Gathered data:
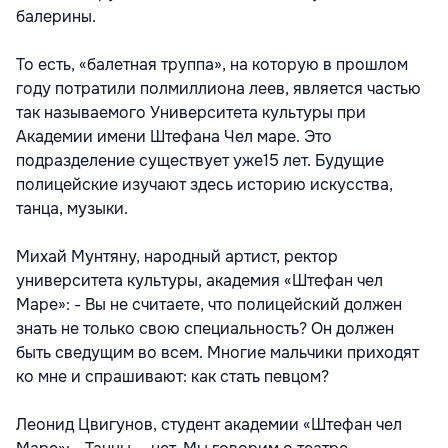
балерины.
То есть, «балетная труппа», на которую в прошлом
году потратили полмиллиона леев, является частью
так называемого Университета культуры при
Академии имени Штефана Чел маре. Это
подразделение существует уже15 лет. Будущие
полицейские изучают здесь историю искусства,
танца, музыки.
Михай Мунтяну, народный артист, ректор
университета культуры, академия «Штефан чел
Маре»: - Вы не считаете, что полицейский должен
знать не только свою специальность? Он должен
быть сведущим во всем. Многие мальчики приходят
ко мне и спрашивают: как стать певцом?
Леонид Цвигунов, студент академии «Штефан чел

--- Required work ---
Can you lay out every line from the start of the material through the line containing "знать не только свою специальность? Он должен", inclusive, as a Markdown table with the columns Row and Line, leaving out blank lines and the pictures?

--- Solution to this task ---
| Row | Line |
|---|---|
| 1 | балерины. |
| 2 | То есть, «балетная труппа», на которую в прошлом |
| 3 | году потратили полмиллиона леев, является частью |
| 4 | так называемого Университета культуры при |
| 5 | Академии имени Штефана Чел маре. Это |
| 6 | подразделение существует уже15 лет. Будущие |
| 7 | полицейские изучают здесь историю искусства, |
| 8 | танца, музыки. |
| 9 | Михай Мунтяну, народный артист, ректор |
| 10 | университета культуры, академия «Штефан чел |
| 11 | Маре»: - Вы не считаете, что полицейский должен |
| 12 | знать не только свою специальность? Он должен |